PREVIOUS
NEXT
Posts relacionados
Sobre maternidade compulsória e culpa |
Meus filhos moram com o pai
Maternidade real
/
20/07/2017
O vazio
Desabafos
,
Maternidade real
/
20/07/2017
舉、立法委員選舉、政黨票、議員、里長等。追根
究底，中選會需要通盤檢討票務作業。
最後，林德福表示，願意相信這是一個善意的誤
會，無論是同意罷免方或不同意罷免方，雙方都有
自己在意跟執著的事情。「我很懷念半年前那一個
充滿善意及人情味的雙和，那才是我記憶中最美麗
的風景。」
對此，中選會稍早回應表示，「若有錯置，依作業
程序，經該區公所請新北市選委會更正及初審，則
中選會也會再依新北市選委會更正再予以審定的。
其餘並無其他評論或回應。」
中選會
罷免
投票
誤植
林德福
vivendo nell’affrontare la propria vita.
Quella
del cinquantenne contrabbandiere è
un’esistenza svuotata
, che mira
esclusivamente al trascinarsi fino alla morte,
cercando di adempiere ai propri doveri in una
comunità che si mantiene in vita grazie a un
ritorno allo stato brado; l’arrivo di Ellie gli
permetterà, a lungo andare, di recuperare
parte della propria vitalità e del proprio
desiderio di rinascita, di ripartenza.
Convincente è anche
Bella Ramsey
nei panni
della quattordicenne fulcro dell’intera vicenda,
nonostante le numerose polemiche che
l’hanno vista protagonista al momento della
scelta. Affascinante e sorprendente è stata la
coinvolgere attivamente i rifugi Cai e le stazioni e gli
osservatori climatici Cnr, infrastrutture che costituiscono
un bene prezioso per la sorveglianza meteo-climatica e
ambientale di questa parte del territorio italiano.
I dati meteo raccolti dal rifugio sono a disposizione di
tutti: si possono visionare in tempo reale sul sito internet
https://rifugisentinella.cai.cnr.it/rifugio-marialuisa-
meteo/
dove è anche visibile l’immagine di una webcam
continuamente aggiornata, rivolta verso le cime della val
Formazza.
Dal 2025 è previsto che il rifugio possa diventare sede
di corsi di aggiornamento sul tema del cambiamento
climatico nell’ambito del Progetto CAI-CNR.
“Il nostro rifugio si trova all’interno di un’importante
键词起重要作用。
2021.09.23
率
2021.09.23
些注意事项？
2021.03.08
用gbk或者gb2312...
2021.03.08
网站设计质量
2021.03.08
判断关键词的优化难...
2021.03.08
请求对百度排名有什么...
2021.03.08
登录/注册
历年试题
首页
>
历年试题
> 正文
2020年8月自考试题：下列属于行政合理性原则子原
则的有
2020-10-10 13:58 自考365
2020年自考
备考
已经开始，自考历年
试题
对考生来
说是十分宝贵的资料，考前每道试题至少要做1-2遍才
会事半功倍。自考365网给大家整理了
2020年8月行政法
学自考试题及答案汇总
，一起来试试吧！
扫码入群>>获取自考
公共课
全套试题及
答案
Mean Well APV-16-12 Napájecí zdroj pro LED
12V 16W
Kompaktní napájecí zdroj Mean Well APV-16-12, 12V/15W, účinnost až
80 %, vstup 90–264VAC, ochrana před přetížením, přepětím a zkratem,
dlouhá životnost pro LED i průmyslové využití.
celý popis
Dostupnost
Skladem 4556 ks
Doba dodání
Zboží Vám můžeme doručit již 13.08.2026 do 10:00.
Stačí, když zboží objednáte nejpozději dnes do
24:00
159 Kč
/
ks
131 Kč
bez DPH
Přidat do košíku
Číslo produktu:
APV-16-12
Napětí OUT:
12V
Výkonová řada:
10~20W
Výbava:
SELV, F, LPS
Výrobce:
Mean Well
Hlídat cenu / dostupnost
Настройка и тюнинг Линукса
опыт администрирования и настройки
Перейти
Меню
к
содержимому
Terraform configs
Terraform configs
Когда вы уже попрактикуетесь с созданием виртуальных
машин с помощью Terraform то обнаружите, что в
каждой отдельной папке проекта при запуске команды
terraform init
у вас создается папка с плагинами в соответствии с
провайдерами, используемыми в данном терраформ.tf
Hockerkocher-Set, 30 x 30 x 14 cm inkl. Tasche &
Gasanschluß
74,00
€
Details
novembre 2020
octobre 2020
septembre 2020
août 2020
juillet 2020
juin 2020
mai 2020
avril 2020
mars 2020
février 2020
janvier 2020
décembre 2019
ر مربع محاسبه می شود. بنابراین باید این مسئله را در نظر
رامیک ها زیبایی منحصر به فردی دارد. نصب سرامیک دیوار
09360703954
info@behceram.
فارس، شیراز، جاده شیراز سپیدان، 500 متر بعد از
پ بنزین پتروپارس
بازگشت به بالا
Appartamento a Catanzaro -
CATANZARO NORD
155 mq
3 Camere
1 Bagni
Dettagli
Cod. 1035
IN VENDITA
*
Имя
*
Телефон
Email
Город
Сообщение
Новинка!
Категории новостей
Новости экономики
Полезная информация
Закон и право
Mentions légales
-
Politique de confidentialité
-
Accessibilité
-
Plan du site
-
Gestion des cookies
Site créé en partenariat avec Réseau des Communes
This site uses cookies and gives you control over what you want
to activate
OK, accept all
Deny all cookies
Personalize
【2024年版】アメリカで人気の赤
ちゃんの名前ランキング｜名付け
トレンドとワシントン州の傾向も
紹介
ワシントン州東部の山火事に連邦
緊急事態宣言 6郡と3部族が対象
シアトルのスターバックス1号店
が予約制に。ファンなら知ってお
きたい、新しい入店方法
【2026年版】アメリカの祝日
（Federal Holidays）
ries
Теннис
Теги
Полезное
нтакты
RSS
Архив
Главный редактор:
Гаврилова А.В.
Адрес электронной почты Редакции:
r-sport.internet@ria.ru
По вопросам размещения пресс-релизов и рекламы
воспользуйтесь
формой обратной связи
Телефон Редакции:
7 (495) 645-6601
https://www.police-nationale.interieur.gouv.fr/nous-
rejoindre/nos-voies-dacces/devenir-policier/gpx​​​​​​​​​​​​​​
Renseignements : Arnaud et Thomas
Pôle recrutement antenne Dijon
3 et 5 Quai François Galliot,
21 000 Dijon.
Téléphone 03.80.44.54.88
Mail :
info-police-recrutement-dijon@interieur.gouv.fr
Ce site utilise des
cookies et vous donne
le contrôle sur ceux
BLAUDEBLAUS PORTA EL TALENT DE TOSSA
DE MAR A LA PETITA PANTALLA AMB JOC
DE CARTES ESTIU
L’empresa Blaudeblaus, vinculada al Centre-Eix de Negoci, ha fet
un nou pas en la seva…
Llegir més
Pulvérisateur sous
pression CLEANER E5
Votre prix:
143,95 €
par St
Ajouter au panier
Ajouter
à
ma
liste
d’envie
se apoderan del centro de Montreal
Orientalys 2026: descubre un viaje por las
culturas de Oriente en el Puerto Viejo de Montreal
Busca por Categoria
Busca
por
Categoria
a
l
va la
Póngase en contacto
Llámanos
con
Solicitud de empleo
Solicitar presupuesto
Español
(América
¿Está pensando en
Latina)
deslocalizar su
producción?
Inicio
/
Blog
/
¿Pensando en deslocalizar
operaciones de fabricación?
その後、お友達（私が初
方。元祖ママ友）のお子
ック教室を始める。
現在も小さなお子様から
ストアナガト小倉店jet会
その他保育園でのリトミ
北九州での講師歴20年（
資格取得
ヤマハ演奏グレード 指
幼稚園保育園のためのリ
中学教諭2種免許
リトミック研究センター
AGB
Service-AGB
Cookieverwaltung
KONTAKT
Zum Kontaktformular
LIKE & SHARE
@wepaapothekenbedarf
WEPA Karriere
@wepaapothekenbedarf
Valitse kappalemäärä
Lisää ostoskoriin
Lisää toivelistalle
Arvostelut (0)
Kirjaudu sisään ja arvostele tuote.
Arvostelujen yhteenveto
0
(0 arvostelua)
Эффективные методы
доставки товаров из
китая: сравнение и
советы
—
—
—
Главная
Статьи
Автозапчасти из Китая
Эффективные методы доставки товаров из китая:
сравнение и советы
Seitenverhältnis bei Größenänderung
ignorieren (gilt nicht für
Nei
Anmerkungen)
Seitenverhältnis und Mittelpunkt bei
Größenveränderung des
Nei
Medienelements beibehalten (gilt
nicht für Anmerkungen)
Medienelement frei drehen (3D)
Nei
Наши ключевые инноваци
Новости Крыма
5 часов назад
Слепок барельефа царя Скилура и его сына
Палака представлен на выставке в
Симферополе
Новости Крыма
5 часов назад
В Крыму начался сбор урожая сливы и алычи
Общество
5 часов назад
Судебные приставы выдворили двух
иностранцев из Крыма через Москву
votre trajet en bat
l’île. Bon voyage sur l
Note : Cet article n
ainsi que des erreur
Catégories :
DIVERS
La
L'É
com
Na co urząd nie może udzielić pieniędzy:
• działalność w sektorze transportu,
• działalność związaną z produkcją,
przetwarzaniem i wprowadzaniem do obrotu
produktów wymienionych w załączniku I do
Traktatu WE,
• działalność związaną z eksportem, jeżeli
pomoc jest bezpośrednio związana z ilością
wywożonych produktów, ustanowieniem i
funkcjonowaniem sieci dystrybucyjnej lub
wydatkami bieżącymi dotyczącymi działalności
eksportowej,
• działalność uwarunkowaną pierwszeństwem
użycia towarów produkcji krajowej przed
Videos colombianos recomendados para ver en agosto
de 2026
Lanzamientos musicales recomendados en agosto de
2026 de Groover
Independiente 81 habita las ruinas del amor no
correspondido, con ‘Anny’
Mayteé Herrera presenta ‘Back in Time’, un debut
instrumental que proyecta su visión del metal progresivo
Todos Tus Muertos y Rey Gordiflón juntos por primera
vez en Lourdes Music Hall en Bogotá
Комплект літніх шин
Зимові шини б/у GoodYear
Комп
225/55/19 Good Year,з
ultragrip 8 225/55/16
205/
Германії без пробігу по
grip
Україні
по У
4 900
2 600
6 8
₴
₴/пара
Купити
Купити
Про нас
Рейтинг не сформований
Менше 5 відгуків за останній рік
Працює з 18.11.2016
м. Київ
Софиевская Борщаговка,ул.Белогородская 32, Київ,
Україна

____

### DIRECTIVE
Copy out the text of the items word for word, starting at the very beginning and ending with the line that contains "di corsi di".

### RESPONSE BELOW
PREVIOUS
NEXT
Posts relacionados
Sobre maternidade compulsória e culpa |
Meus filhos moram com o pai
Maternidade real
/
20/07/2017
O vazio
Desabafos
,
Maternidade real
/
20/07/2017
舉、立法委員選舉、政黨票、議員、里長等。追根
究底，中選會需要通盤檢討票務作業。
最後，林德福表示，願意相信這是一個善意的誤
會，無論是同意罷免方或不同意罷免方，雙方都有
自己在意跟執著的事情。「我很懷念半年前那一個
充滿善意及人情味的雙和，那才是我記憶中最美麗
的風景。」
對此，中選會稍早回應表示，「若有錯置，依作業
程序，經該區公所請新北市選委會更正及初審，則
中選會也會再依新北市選委會更正再予以審定的。
其餘並無其他評論或回應。」
中選會
罷免
投票
誤植
林德福
vivendo nell’affrontare la propria vita.
Quella
del cinquantenne contrabbandiere è
un’esistenza svuotata
, che mira
esclusivamente al trascinarsi fino alla morte,
cercando di adempiere ai propri doveri in una
comunità che si mantiene in vita grazie a un
ritorno allo stato brado; l’arrivo di Ellie gli
permetterà, a lungo andare, di recuperare
parte della propria vitalità e del proprio
desiderio di rinascita, di ripartenza.
Convincente è anche
Bella Ramsey
nei panni
della quattordicenne fulcro dell’intera vicenda,
nonostante le numerose polemiche che
l’hanno vista protagonista al momento della
scelta. Affascinante e sorprendente è stata la
coinvolgere attivamente i rifugi Cai e le stazioni e gli
osservatori climatici Cnr, infrastrutture che costituiscono
un bene prezioso per la sorveglianza meteo-climatica e
ambientale di questa parte del territorio italiano.
I dati meteo raccolti dal rifugio sono a disposizione di
tutti: si possono visionare in tempo reale sul sito internet
https://rifugisentinella.cai.cnr.it/rifugio-marialuisa-
meteo/
dove è anche visibile l’immagine di una webcam
continuamente aggiornata, rivolta verso le cime della val
Formazza.
Dal 2025 è previsto che il rifugio possa diventare sede
di corsi di aggiornamento sul tema del cambiamento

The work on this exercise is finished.